:: DIRECTIONS ::
Go through the entries below and copy each line that holds the word "Mike".
[Start of Attachment]
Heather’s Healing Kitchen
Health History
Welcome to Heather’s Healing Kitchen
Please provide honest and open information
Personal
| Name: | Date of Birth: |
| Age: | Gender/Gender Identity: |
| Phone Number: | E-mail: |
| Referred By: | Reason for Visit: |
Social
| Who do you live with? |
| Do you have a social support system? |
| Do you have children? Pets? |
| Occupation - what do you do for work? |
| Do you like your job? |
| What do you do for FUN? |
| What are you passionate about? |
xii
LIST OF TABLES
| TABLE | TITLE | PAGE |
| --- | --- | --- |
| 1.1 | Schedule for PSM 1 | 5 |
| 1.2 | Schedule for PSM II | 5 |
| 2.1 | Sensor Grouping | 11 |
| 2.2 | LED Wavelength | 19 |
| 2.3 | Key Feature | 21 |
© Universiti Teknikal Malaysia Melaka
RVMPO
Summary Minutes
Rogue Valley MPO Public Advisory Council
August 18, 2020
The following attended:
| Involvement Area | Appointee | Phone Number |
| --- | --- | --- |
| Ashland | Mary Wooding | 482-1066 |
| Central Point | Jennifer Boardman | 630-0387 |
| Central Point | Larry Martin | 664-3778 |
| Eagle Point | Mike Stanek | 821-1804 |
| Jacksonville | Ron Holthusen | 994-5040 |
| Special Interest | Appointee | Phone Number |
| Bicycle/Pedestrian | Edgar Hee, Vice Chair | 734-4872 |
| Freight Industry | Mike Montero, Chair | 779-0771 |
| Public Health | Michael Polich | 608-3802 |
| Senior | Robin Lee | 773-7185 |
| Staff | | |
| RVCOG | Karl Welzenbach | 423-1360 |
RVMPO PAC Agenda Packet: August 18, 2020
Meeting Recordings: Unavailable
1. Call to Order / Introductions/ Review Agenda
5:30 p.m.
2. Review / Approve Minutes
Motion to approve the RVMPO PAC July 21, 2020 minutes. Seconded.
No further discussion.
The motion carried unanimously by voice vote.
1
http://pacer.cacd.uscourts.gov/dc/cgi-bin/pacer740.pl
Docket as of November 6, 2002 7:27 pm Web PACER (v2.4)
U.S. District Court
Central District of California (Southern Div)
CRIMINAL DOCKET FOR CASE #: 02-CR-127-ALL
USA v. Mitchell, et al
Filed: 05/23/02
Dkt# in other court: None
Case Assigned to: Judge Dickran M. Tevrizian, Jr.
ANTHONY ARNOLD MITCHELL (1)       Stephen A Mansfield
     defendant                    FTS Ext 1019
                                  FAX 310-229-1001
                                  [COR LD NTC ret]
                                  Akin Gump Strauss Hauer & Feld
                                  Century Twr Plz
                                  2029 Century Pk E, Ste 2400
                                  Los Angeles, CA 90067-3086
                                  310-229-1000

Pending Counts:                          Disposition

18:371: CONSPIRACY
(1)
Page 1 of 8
[End of Attachment]
:: FINAL ANSWER ::
| Eagle Point | Mike Stanek | 821-1804 |
| Freight Industry | Mike Montero, Chair | 779-0771 |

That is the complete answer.